As organizations embark on their transformation journey, they face barriers such as technical debt, change fatigue, trade-offs between business and IT imperatives, and various challenges related to costly PLM and ERP implementations. Technical debt from outdated systems and processes can impede progress, while change fatigue can overwhelm teams, making it crucial to manage the pace of transformation effectively. Additionally, the high implementation costs, integration and upgrade complexities of new enterprise platforms can strain resources, suppliers and partners. By addressing these challenges, organizations can set achievable and tangible ambitions aligned with their long-term goals. Focusing on clear objectives and incremental improvements enables companies to modernize operations and foster a culture of continuous improvement, ultimately empowering them to innovate effectively and achieve sustainable growth.

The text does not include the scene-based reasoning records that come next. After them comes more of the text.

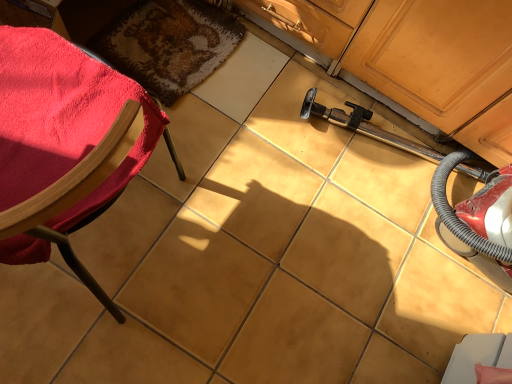
Where is `vacant space to the right of shaggy brown rug at upper left`? vacant space to the right of shaggy brown rug at upper left is located at coordinates [x=262, y=102].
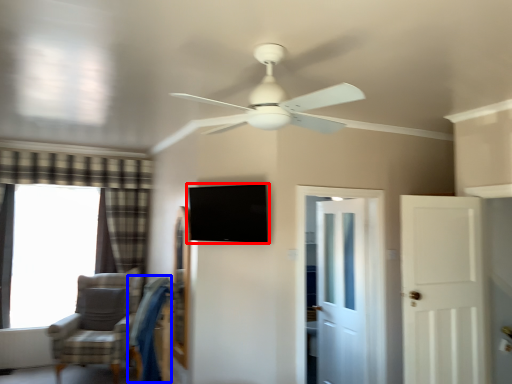
Question: Which point is closer to the camera, window screen (highlighted by a red box) or swivel chair (highlighted by a blue box)?

Choices:
 (A) window screen
 (B) swivel chair

Answer: (A)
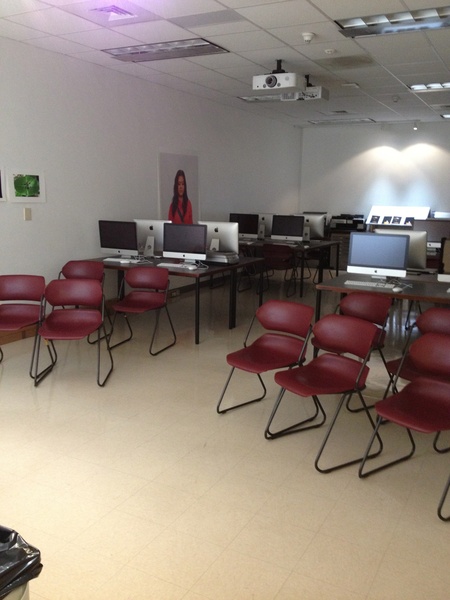
Locate an element on the screen. This screenshot has width=450, height=600. projecter is located at coordinates (284, 77).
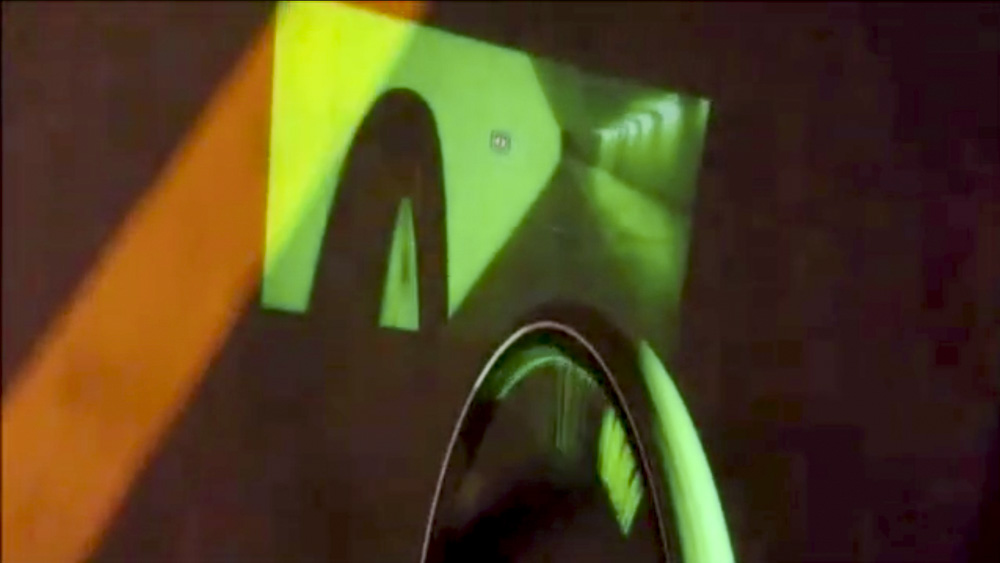
This screenshot has width=1000, height=563. I want to click on darker green wall on right, so click(x=650, y=160).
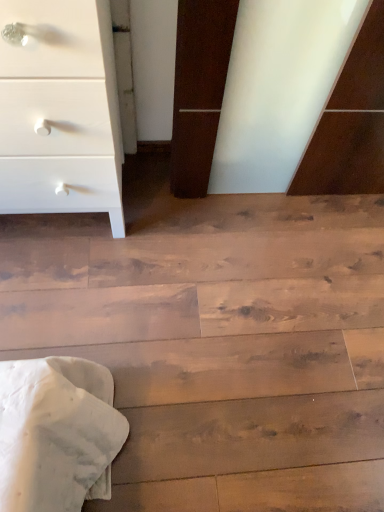
At what (x,y) coordinates should I click in order to perform the action: click on vacant area to the right of white matte chest of drawers at upper left. Please return your answer as a coordinate pair (x, y). Image resolution: width=384 pixels, height=512 pixels. Looking at the image, I should click on (181, 237).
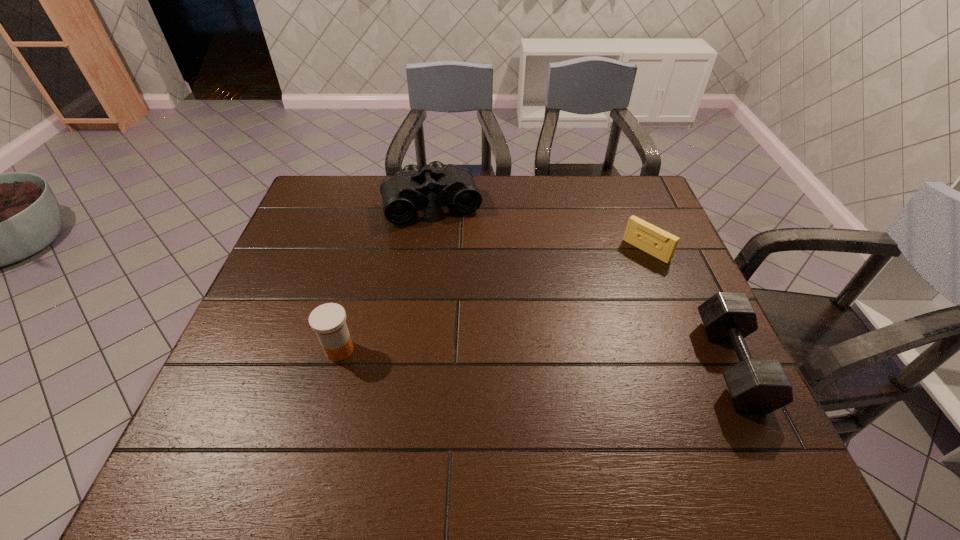
At what (x,y) coordinates should I click in order to perform the action: click on free space between the dumbbell and the medicine. Please return your answer as a coordinate pair (x, y). Image resolution: width=960 pixels, height=540 pixels. Looking at the image, I should click on (536, 357).

This screenshot has width=960, height=540. What are the coordinates of `vacant region between the medicine and the second farthest object` in the screenshot? It's located at (492, 300).

Locate an element on the screen. free area in between the videotape and the medicine is located at coordinates (492, 300).

This screenshot has height=540, width=960. I want to click on vacant space that's between the medicine and the farthest object, so click(x=386, y=276).

The width and height of the screenshot is (960, 540). Find the location of `empty space that is in between the second farthest object and the dumbbell`. empty space that is in between the second farthest object and the dumbbell is located at coordinates (688, 307).

Locate which object ranks in proximity to the medicine. Please provide its 2D coordinates. Your answer should be formatted as a tuple, i.e. [(x, y)], where the tuple contains the x and y coordinates of a point satisfying the conditions above.

[(405, 192)]

Find the location of a particular element. object that is the closest to the medicine is located at coordinates (405, 192).

At what (x,y) coordinates should I click in order to perform the action: click on free location that satisfies the following two spatial constraints: 1. on the front side of the farthest object; 2. on the left side of the shortest object. Please return your answer as a coordinate pair (x, y). This screenshot has width=960, height=540. Looking at the image, I should click on (426, 250).

The width and height of the screenshot is (960, 540). Identify the location of vacant space that satisfies the following two spatial constraints: 1. on the label of the dumbbell; 2. on the right side of the medicine. (335, 364).

You are a GUI agent. You are given a task and a screenshot of the screen. Output one action in this format:
    pyautogui.click(x=<x>, y=<y>)
    Task: Click on the free space that satisfies the following two spatial constraints: 1. on the label of the medicine; 2. on the left side of the dumbbell
    The height and width of the screenshot is (540, 960).
    Given the screenshot: What is the action you would take?
    pyautogui.click(x=335, y=364)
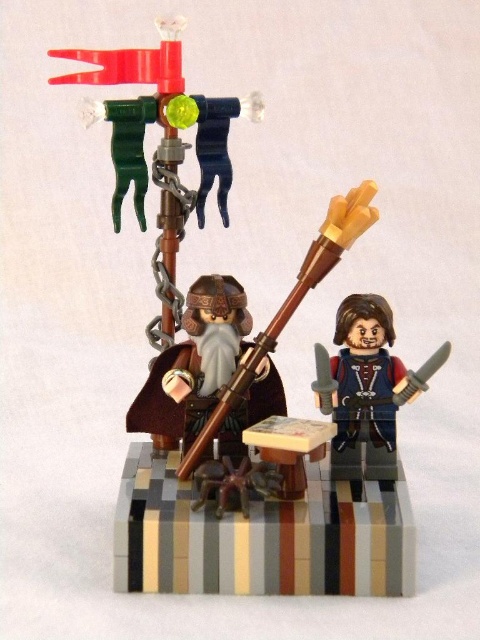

The continuous nature of digital transformation

Digital transformation is an ongoing process—and perhaps even a “state of mind”—that continuously evolves how businesses operate and deliver value. It is not a one-time initiative but an infinite project that requires organizations to be in a state of perpetual readiness for change. This involves reshaping everything from business models to customer interactions. For example, moving from a traditional retail model to an e-commerce platform involves a complete overhaul of operations, including inventory management, logistics, and customer service. This constant state of evolution can be challenging, but it is necessary to stay competitive in a world where customer expectations and technologies are always shifting.

To succeed in this environment, organizations must accept that transformation does not have a single fixed endpoint, considering the following key questions:

  • Are we prepared for continuous adaptation? How well-equipped is our organization to respond to ongoing changes in technology, market conditions, and customer needs?
  • What does our desired future state look like? Have we defined a clear vision of where we want to be in the next 3-5 years, and how will this transformation help us get there?
  • How do we prioritize transformation efforts? Which areas of our business are most critical to transform first to achieve our long-term goals?
  • What capabilities do we need to develop or acquire? Do we have the necessary skills, technologies, and processes to support continuous transformation?
  • How do we measure the success of our transformation? What metrics and KPIs will help us track progress and ensure that our transformation efforts are delivering the expected value?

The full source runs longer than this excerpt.